● **Task instructions**: Using the records provided below, locate and copy each line that contains the word "Nintendo".

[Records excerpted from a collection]
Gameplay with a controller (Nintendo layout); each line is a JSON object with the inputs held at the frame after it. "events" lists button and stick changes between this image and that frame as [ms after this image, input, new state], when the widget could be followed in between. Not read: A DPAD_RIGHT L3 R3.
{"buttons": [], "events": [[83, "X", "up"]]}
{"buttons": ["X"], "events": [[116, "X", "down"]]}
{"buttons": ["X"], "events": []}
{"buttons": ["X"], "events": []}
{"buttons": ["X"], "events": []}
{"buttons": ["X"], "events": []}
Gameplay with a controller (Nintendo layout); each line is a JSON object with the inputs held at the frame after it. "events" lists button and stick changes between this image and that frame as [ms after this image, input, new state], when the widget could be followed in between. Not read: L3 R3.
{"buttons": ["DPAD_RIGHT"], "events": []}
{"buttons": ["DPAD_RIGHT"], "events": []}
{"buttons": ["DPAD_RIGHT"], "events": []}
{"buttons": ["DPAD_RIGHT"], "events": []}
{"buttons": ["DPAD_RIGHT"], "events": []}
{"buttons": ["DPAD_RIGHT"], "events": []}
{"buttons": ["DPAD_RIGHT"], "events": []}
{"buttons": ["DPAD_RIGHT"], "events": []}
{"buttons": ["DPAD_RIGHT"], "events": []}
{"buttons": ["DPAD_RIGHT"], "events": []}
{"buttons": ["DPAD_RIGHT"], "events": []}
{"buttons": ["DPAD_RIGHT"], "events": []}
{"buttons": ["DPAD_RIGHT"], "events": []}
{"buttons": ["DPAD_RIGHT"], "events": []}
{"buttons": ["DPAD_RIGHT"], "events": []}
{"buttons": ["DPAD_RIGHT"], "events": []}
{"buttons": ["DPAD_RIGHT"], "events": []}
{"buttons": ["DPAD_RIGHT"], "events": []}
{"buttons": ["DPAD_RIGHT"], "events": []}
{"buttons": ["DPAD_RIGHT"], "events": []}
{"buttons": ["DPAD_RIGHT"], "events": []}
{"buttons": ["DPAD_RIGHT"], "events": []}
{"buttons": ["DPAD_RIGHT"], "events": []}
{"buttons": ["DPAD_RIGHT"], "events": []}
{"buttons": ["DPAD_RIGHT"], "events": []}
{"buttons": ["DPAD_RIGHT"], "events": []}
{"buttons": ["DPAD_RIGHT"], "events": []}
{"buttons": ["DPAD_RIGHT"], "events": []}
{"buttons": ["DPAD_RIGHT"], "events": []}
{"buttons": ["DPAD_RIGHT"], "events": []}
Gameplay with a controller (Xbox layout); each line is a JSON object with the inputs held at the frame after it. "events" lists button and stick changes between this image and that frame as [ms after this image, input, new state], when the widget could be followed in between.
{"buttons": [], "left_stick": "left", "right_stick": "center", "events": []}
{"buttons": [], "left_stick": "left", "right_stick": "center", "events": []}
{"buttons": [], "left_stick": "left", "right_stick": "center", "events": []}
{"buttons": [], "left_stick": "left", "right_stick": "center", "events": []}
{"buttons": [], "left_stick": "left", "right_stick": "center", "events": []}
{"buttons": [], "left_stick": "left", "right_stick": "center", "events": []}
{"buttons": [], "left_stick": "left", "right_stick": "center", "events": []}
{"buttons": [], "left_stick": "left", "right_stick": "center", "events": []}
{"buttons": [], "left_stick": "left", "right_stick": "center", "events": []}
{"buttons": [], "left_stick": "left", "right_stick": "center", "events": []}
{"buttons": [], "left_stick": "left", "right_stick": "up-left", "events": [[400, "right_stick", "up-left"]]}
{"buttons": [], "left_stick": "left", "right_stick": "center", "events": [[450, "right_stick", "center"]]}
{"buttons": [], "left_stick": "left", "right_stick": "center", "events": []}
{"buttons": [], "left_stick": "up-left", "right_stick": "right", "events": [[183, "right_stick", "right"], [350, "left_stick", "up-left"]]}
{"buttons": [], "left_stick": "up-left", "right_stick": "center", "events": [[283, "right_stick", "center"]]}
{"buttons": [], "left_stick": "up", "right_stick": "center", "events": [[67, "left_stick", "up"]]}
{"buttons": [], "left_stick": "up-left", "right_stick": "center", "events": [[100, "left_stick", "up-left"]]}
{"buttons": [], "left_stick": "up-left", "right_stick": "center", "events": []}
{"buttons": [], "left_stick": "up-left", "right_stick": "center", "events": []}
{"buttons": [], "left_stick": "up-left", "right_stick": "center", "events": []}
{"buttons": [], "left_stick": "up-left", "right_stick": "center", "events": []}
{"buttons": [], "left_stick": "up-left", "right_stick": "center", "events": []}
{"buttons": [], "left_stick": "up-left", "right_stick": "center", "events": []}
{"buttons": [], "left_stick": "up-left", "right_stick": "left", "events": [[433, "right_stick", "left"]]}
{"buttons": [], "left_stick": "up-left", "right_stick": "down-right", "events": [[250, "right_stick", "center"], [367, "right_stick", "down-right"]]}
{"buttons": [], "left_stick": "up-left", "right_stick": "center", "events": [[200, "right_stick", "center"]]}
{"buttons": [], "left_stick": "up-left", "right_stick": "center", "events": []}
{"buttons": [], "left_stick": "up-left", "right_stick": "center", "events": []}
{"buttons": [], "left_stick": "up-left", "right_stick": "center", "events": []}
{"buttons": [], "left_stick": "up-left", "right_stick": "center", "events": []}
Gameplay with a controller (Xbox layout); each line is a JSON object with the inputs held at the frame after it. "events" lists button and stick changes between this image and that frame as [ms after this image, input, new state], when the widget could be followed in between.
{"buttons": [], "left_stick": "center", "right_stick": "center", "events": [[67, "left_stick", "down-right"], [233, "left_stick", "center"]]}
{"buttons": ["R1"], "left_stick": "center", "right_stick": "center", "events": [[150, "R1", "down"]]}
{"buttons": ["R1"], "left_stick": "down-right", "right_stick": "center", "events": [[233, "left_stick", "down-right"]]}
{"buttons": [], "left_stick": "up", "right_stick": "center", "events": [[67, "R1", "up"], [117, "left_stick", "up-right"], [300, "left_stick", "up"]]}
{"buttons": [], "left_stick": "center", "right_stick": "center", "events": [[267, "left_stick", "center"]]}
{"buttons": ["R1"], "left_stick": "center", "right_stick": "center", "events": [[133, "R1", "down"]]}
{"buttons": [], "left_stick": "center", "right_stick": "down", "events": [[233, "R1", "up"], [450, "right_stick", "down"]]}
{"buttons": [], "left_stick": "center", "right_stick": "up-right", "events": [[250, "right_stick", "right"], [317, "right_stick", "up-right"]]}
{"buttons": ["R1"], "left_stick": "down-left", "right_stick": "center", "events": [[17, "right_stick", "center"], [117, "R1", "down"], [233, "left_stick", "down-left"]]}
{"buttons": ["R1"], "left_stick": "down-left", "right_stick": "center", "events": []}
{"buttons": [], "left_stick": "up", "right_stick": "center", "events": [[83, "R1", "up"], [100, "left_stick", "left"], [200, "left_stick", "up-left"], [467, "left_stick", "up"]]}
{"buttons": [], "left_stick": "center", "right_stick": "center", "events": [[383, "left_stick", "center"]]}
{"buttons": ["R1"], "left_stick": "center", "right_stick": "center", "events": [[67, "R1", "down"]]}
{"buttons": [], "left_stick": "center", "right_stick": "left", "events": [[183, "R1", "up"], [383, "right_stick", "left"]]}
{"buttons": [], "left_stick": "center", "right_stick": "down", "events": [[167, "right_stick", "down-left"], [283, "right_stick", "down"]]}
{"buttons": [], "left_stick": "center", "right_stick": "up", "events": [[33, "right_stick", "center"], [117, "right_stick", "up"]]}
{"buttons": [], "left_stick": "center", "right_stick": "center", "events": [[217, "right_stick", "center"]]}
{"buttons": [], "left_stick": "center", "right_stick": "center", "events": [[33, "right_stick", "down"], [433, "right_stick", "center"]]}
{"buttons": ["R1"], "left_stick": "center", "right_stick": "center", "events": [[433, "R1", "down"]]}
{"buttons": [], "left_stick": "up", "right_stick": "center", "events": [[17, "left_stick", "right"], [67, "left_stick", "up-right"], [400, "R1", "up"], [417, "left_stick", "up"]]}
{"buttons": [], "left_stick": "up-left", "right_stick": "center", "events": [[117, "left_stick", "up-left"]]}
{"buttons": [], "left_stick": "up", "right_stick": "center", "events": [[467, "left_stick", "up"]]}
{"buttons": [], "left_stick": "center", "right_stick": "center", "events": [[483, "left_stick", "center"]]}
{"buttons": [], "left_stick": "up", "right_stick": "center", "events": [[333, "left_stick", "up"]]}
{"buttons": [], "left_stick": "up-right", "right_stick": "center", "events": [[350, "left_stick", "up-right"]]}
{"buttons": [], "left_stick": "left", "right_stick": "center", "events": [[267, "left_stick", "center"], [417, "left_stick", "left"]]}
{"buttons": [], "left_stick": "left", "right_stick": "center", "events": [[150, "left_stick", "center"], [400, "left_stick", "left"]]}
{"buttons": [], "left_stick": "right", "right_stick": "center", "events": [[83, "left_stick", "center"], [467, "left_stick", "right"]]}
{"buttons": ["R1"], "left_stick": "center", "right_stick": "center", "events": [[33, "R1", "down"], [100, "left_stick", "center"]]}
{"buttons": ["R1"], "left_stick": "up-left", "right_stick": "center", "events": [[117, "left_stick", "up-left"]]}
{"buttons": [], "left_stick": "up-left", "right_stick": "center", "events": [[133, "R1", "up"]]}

● **Exercise response**:
Gameplay with a controller (Nintendo layout); each line is a JSON object with the inputs held at the frame after it. "events" lists button and stick changes between this image and that frame as [ms after this image, input, new state], when the widget could be followed in between. Not read: A DPAD_RIGHT L3 R3.
Gameplay with a controller (Nintendo layout); each line is a JSON object with the inputs held at the frame after it. "events" lists button and stick changes between this image and that frame as [ms after this image, input, new state], when the widget could be followed in between. Not read: L3 R3.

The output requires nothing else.